Wind and rain storms are coming and we can help you keep safe and dry with rain gear, tarps, sand bags and erosion control products such as straw wattles, silt fence and jute mesh.
One thing we can’t protect you from is lightning. The Maricopa County Cooperative Extension Service posts the following Lightning Safety Rules:
When the weather forecast calls for thundershowers or thunderstorms, take it seriously. It means that lightning is possible. Lightning kills 125 people on the average each year in the United States and injures over 500. This makes it one of the most dangerous weather events in terms of lives lost.
Follow these lightning safety rules and it may save your life.
- When thunderstorms are forecast, keep an eye on the sky and when a thunderstorm threatens, stay indoors or in an automobile (not a convertible).
- Do not use the telephone except for emergencies.
- If you are caught outside, avoid tall, isolated trees and utility poles. Avoid projecting above the landscape; don't stand on a hilltop. In a forest seek shelter in a low area under a thick growth of small trees. In open areas go to a low place such as a ravine or valley.
- Get off and away from open water. Avoid tractors, farm equipment, motorcycles, golf carts and other metal vehicles. Avoid lines, wire fences, metal pipes and railings. Put down golf clubs. If you are in a group in the open stay several yards apart.
- If you are caught in an open area far from shelter, and you feel your hair stand on end, lightning may be about to strike you. Drop to your knees and bend forward putting your hands on your knees. DO NOT lie flat on the ground.

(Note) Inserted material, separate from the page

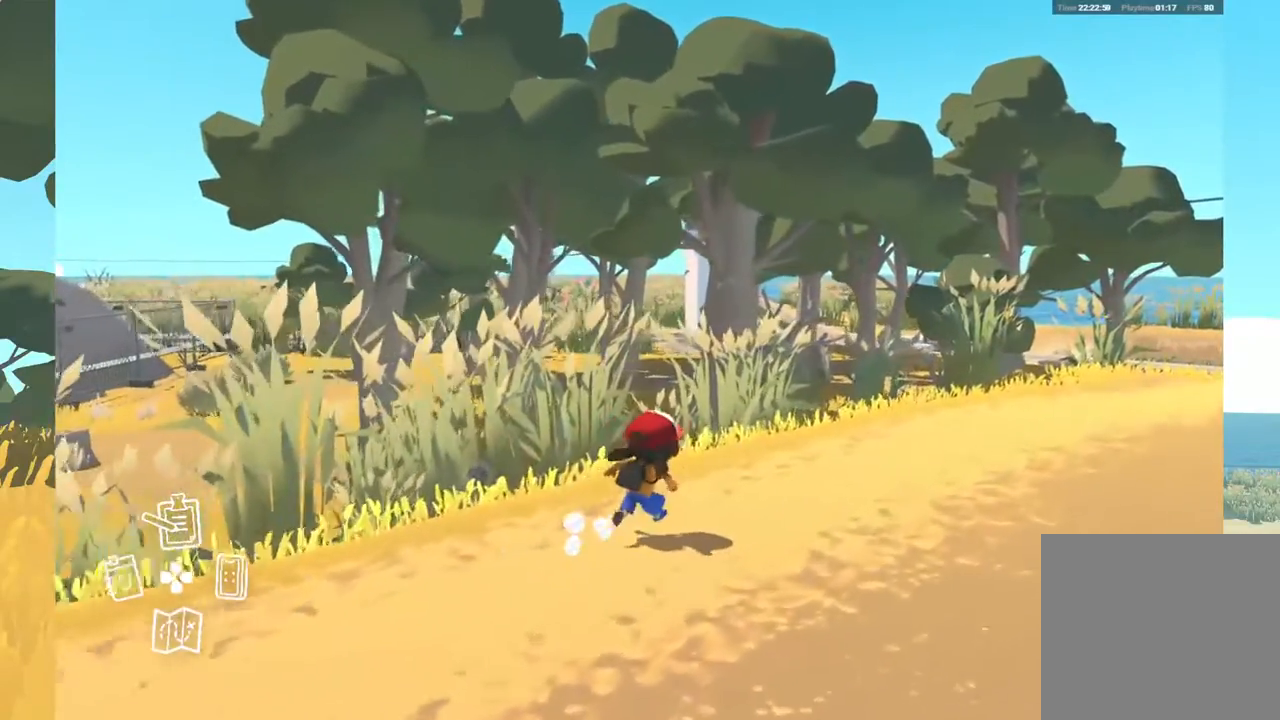
{"buttons": [], "left_stick": "up-right", "right_stick": "center", "events": []}
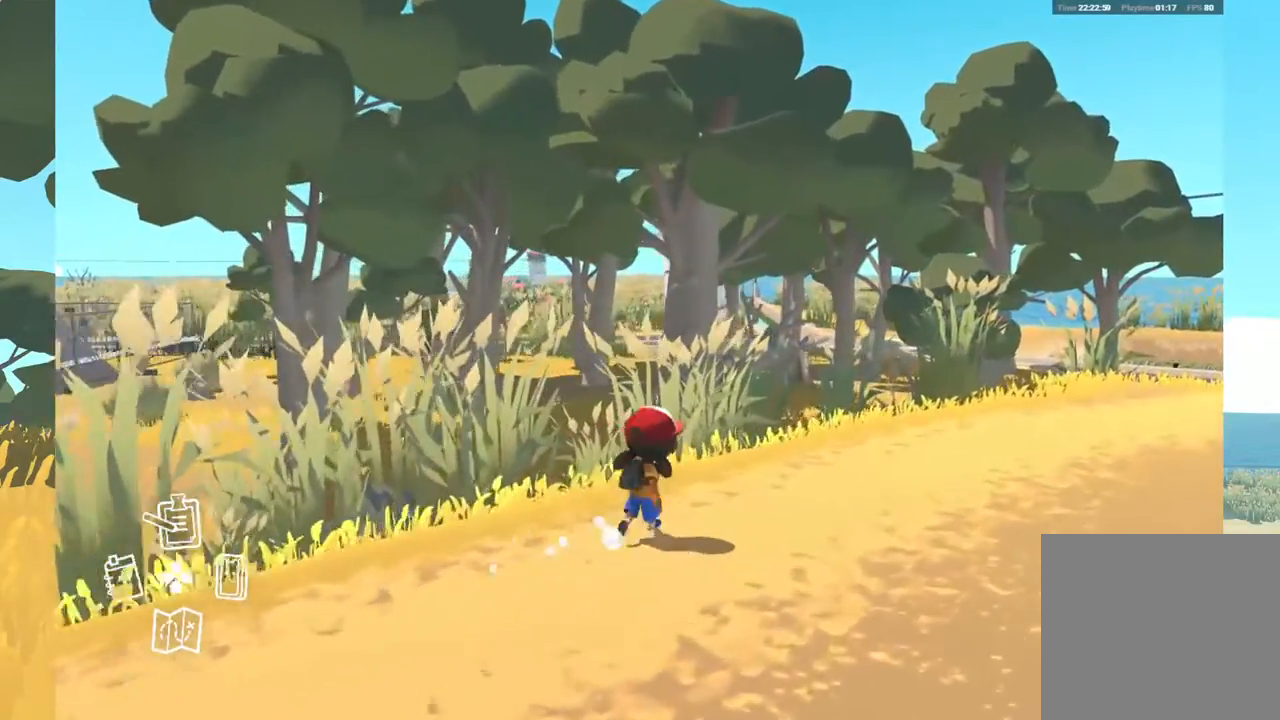
{"buttons": [], "left_stick": "up-right", "right_stick": "right", "events": [[300, "right_stick", "right"]]}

Persons struck by lightning receive a severe electrical shock and burns, but they carry no electrical charge. Handling the victim will cause you no harm. Prompt action can revive someone "killed". When a group has been struck, treat the "apparently dead" first.
The American Red Cross says that if a victim is not breathing, give mouth-to-mouth resuscitation until medical help arrives. If the victim is not breathing and has no pulse, the properly trained should administer cardiopulmonary resuscitation (CPR).
Victims who appear stunned or otherwise unhurt may also need attention. Check for burns especially at fingers and toes and next to buckles and jewelry.
Be ready for the storms, and stay safe out there!